[Stored data entries]

----------

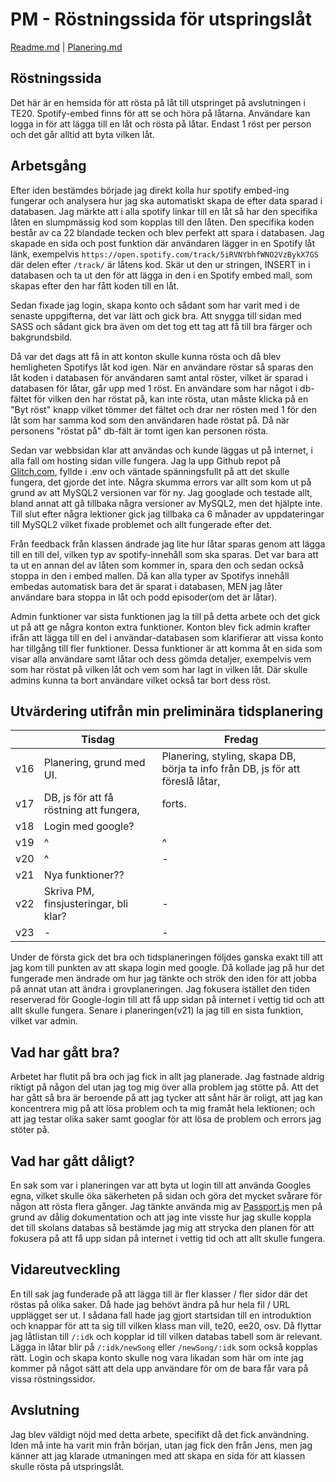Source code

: # PM - Röstningssida för utspringslåt

[Readme.md](/README.md) | [Planering.md](/Planering.md)

## Röstningssida
Det här är en hemsida för att rösta på låt till utspringet på avslutningen i TE20. Spotify-embed finns för att se och höra på låtarna. Användare kan logga in för att lägga till en låt och rösta på låtar. Endast 1 röst per person och det går alltid att byta vilken låt. 

## Arbetsgång

Efter iden bestämdes började jag direkt kolla hur spotify embed-ing fungerar och analysera hur jag ska automatiskt skapa de efter data sparad i databasen. Jag märkte att i alla spotify linkar till en låt så har den specifika låten en slumpmässig kod som kopplas till den låten. Den specifika koden består av ca 22 blandade tecken och blev perfekt att spara i databasen. Jag skapade en sida och post funktion där användaren lägger in en Spotify låt länk, exempelvis ```https://open.spotify.com/track/5iRVNYbhfWNO2VzBykX7GS``` där delen efter ```/track/``` är låtens kod. Skär ut den ur stringen, INSERT in i databasen och ta ut den för att lägga in den i en Spotify embed mall, som skapas efter den har fått koden till en låt. 

Sedan fixade jag login, skapa konto och sådant som har varit med i de senaste uppgifterna, det var lätt och gick bra. Att snygga till sidan med SASS och sådant gick bra även om det tog ett tag att få till bra färger och bakgrundsbild. 

Då var det dags att få in att konton skulle kunna rösta och då blev hemligheten Spotifys låt kod igen. När en användare röstar så sparas den låt koden i databasen för användaren samt antal röster, vilket är sparad i databasen för låtar, går upp med 1 röst. En användare som har något i db-fältet för vilken den har röstat på, kan inte rösta, utan måste klicka på en "Byt röst" knapp vilket tömmer det fältet och drar ner rösten med 1 för den låt som har samma kod som den användaren hade röstat på. Då när personens "röstat på" db-fält är tomt igen kan personen rösta. 

Sedan var webbsidan klar att användas och kunde läggas ut på internet, i alla fall om hosting sidan ville fungera. Jag la upp Github repot på [Glitch.com](https://glitch.com/), fyllde i .env och väntade spänningsfullt på att det skulle fungera, det gjorde det inte. Några skumma errors var allt som kom ut på grund av att MySQL2 versionen var för ny. Jag googlade och testade allt, bland annat att gå tillbaka några versioner av MySQL2, men det hjälpte inte. Till slut efter några lektioner gick jag tillbaka ca 6 månader av uppdateringar till MySQL2 vilket fixade problemet och allt fungerade efter det. 

Från feedback från klassen ändrade jag lite hur låtar sparas genom att lägga till en till del, vilken typ av spotify-innehåll som ska sparas. Det var bara att ta ut en annan del av låten som kommer in, spara den och sedan också stoppa in den i embed mallen. Då kan alla typer av Spotifys innehåll embedas automatisk bara det är sparat i databasen, MEN jag låter användare bara stoppa in låt och podd episoder(om det är låtar). 

Admin funktioner var sista funktionen jag la till på detta arbete och det gick ut på att ge några konton extra funktioner. Konton blev fick admin krafter ifrån att lägga till en del i användar-databasen som klarifierar att vissa konto har tillgång till fler funktioner. Dessa funktioner är att komma åt en sida som visar alla användare samt låtar och dess gömda detaljer, exempelvis vem som har röstat på vilken låt och vem som har lagt in vilken låt. Där skulle admins kunna ta bort användare vilket också tar bort dess röst. 

## Utvärdering utifrån min preliminära tidsplanering

|   | Tisdag  | Fredag  |
|---|---|---|
| v16  | Planering, grund med UI.  | Planering, styling, skapa DB, börja ta info från DB, js för att föreslå låtar,  |
| v17  | DB, js för att få röstning att fungera,   | forts.  |
| v18  | Login med google?  |   |
| v19  | ^  | ^  |
| v20  | ^  | -  |
| v21  | Nya funktioner??  |   |
| v22  | Skriva PM, finsjusteringar, bli klar?  | - |
| v23  | -  | -  |

Under de första gick det bra och tidsplaneringen följdes ganska exakt till att jag kom till punkten av att skapa login med google. Då kollade jag på hur det fungerade men ändrade om hur jag tänkte och strök den iden för att jobba på annat utan att ändra i grovplaneringen. Jag fokusera istället den tiden reserverad för Google-login till att få upp sidan på internet i vettig tid och att allt skulle fungera. Senare i planeringen(v21) la jag till en sista funktion, vilket var admin. 

## Vad har gått bra?
Arbetet har flutit på bra och jag fick in allt jag planerade. Jag fastnade aldrig riktigt på någon del utan jag tog mig över alla problem jag stötte på. Att det har gått så bra är beroende på att jag tycker att sånt här är roligt, att jag kan koncentrera mig på att lösa problem och ta mig framåt hela lektionen; och att jag testar olika saker samt googlar för att lösa de problem och errors jag stöter på. 

## Vad har gått dåligt? 
En sak som var i planeringen var att byta ut login till att använda Googles egna, vilket skulle öka säkerheten på sidan och göra det mycket svårare för någon att rösta flera gånger. Jag tänkte använda mig av [Passport.js](https://www.npmjs.com/package/passport) men på grund av dålig dokumentation och att jag inte visste hur jag skulle koppla det till skolans databas så bestämde jag mig att strycka den planen för att fokusera på att få upp sidan på internet i vettig tid och att allt skulle fungera. 

## Vidareutveckling
En till sak jag funderade på att lägga till är fler klasser / fler sidor där det röstas på olika saker. Då hade jag behövt ändra på hur hela fil / URL upplägget ser ut. I sådana fall hade jag gjort startsidan till en introduktion och knappar för att ta sig till vilken klass man vill, te20, ee20, osv. Då flyttar jag låtlistan till ```/:idk``` och kopplar id till vilken databas tabell som är relevant. Lägga in låtar blir på ```/:idk/newSong``` eller ```/newSong/:idk``` som också kopplas rätt. Login och skapa konto skulle nog vara likadan som här om inte jag kommer på något sätt att dela upp användare för om de bara får vara på vissa röstningssidor. 

## Avslutning
Jag blev väldigt nöjd med detta arbete, specifikt då det fick användning. Iden må inte ha varit min från början, utan jag fick den från Jens, men jag känner att jag klarade utmaningen med att skapa en sida för att klassen skulle rösta på utspringslåt.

----------

[WORK INSTRUCTIONS] Find "Arbetet har flutit" in the entries above and copy that whole line exactly, then each line after it through the line that contains "## Vad har gått dåligt?".

[SOLUTION FOR THIS PROBLEM]
Arbetet har flutit på bra och jag fick in allt jag planerade. Jag fastnade aldrig riktigt på någon del utan jag tog mig över alla problem jag stötte på. Att det har gått så bra är beroende på att jag tycker att sånt här är roligt, att jag kan koncentrera mig på att lösa problem och ta mig framåt hela lektionen; och att jag testar olika saker samt googlar för att lösa de problem och errors jag stöter på. 

## Vad har gått dåligt? 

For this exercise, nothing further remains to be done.